彼が変な声を出し、固まって数秒後。状況は動き始める。

 

「や、柳さん? どう、なさいました……?」

 

「…………」

 

 自分が原因とは思わないセシリアは恐る恐る様子を伺うと、彼は再び口を動かし始める。なんとこの男、吐き出そうともせずにそのまま食べ続けたのだ。

 口を動かし、飲み込んで、また食べて。それを繰り返し、渡されたBLTサンドを食べ終えた彼は最後に溜め息を吐く。そして、ゆっくりと一夏達の方へ目を向けた。

 

「…………」

 

「「「「……! …………!!」」」」

 

 もう、彼等が出来る事は謝る事だけであった。両手を合わせ上半身を必死に折り曲げる四人の姿は言葉に出さなくとも伝えたい事がわかる。

 

「……はあぁ」

 

 伝わったのか、そうでないのか。彼は溜め息を大きく吐きながら立ち上がり、セシリアのバスケットを奪っていく。突然奪われたバスケットに驚く彼女であったが彼は何も言わずにその場から離れ、屋上を出ていった。

 

「んぐ……ゲボッ。……ゴブッ」

 

 

 

 ──BLTサンドを口に運びながら。

 

 

 

「「「「…………」」」」

 

 彼は行ってしまった。投げ捨てるかと思いきや全部持っていくなど誰が予想出来ようか。

 そんな絶句する状況の最中、何も知らずに四人の元へ戻ってくるセシリア。彼女は非常に満足そうな表情をしている。

 

「やりましたわ皆さん!! これは改善の一歩を踏んだのではなくって!?」

 

 無知は罪とはこの事か。ガッツポーズを決め込む彼女はこれを機に手料理を振る舞う事だろう。今後も犠牲者を増やす事だろう。

 

「……セシリア」

 

「はい?」

 

 織斑一夏は誓った。もう、これ以上の犠牲者を出さないと。無知蒙昧(むちもうまい)の英国人を正さねばならぬと決意した。

 

「俺達が悪かった。酷な話なんだけど──」

 

 

 

 

 

 

 

 

 

 

「あら、いらっしゃい。こんな時間に来るなんて珍しいじゃな──ちょっと、どうしたのさ!?」

 

「ん? これってBLTサンド……? ……うわ、甘っ!? 不味っ!? 何これっ!?」

 

「え、ブラックコーヒーを大量に? 直ぐ持って来るから待ってな!」

 

「え? あと紙とペン? なんでさ?」

 

 

 

 

 

 

 

 

 

 

 それから暫くして午後の実習、第四格納庫。

 

「「「「「…………」」」」」

 

 そこは、異様な光景であった。生徒達は一切の無駄口を叩かずに黙々と機体整備の実習を行っている。午前であれだけ騒いでいた者達とはとても思えない。
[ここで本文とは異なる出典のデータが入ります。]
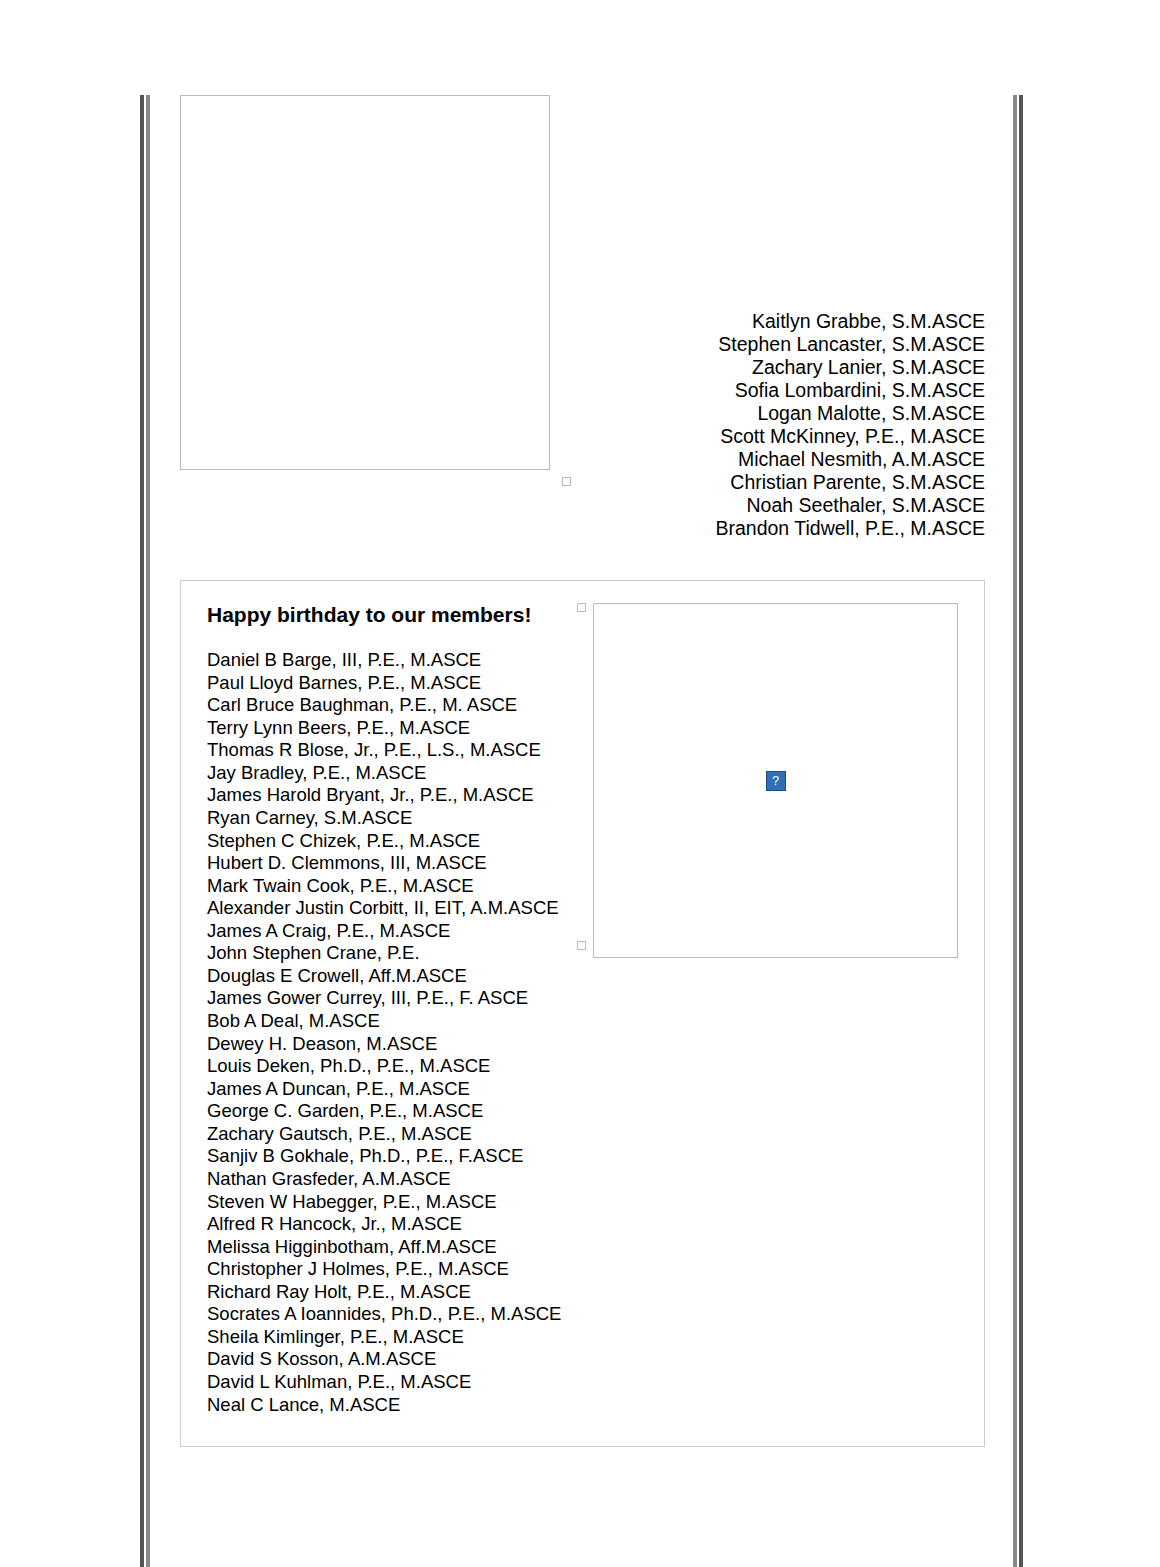Kaitlyn Grabbe, S.M.ASCE
Stephen Lancaster, S.M.ASCE
Zachary Lanier, S.M.ASCE
Sofia Lombardini, S.M.ASCE
Logan Malotte, S.M.ASCE
Scott McKinney, P.E., M.ASCE
Michael Nesmith, A.M.ASCE
Christian Parente, S.M.ASCE
Noah Seethaler, S.M.ASCE
Brandon Tidwell, P.E., M.ASCE
Happy birthday to our members!
?
Daniel B Barge, III, P.E., M.ASCE
Paul Lloyd Barnes, P.E., M.ASCE
Carl Bruce Baughman, P.E., M. ASCE
Terry Lynn Beers, P.E., M.ASCE
Thomas R Blose, Jr., P.E., L.S., M.ASCE
Jay Bradley, P.E., M.ASCE
James Harold Bryant, Jr., P.E., M.ASCE
Ryan Carney, S.M.ASCE
Stephen C Chizek, P.E., M.ASCE
Hubert D. Clemmons, III, M.ASCE
Mark Twain Cook, P.E., M.ASCE
Alexander Justin Corbitt, II, EIT, A.M.ASCE
James A Craig, P.E., M.ASCE
John Stephen Crane, P.E.
Douglas E Crowell, Aff.M.ASCE
James Gower Currey, III, P.E., F. ASCE
Bob A Deal, M.ASCE
Dewey H. Deason, M.ASCE
Louis Deken, Ph.D., P.E., M.ASCE
James A Duncan, P.E., M.ASCE
George C. Garden, P.E., M.ASCE
Zachary Gautsch, P.E., M.ASCE
Sanjiv B Gokhale, Ph.D., P.E., F.ASCE
Nathan Grasfeder, A.M.ASCE
Steven W Habegger, P.E., M.ASCE
Alfred R Hancock, Jr., M.ASCE
Melissa Higginbotham, Aff.M.ASCE
Christopher J Holmes, P.E., M.ASCE
Richard Ray Holt, P.E., M.ASCE
Socrates A Ioannides, Ph.D., P.E., M.ASCE
Sheila Kimlinger, P.E., M.ASCE
David S Kosson, A.M.ASCE
David L Kuhlman, P.E., M.ASCE
Neal C Lance, M.ASCE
 しかし、それも無理の無い話であった。何故ならば、そんな空気を作り出している人物が二人もいるのだから。

 

「ぐすん……」

 

「ぐ……う゛ぅ゛……ぎ……」

 

 その格納庫の片隅には体育座りでメソメソ泣くセシリアが一人。その反対の片隅には苦しそうに唸っている隆道が一人。彼の片手には缶コーヒーが一つ、周りには潰れたスチール缶が大量に転がっていた。

 そう、彼はあのマズメシを全て平らげたのだ。自分が食べなければ彼等が食べると踏んで。一応腹を満たす事は出来たが、代わりに味覚に壮大なダメージを負ったのであった。

 

「……何があった」

 

「あー……そのー……」

 

 その光景を目の当たりにした千冬は一夏に事の詳細を聞き、立ち眩みがしたという。

 

 

 

 

 

 場所は変わり一年一組教室。セシリアの机には空になったバスケットが紙と共に置いてあった。その紙には殴り書きでこう書かれている。

 

 

 

『ご馳走さん。甘い。不味い。二度と食わせんなクソボケライム女』

 

 

 

 セシリア・オルコット。関係改善大失敗。




どこで今回を締め括るのかひっじょーに悩みました。色々考慮した結果、ここまでとなります。
恐らく次回以降ドッカンドッカン逝くでしょう。
それにしても屋上イベントで一万文字は酷い。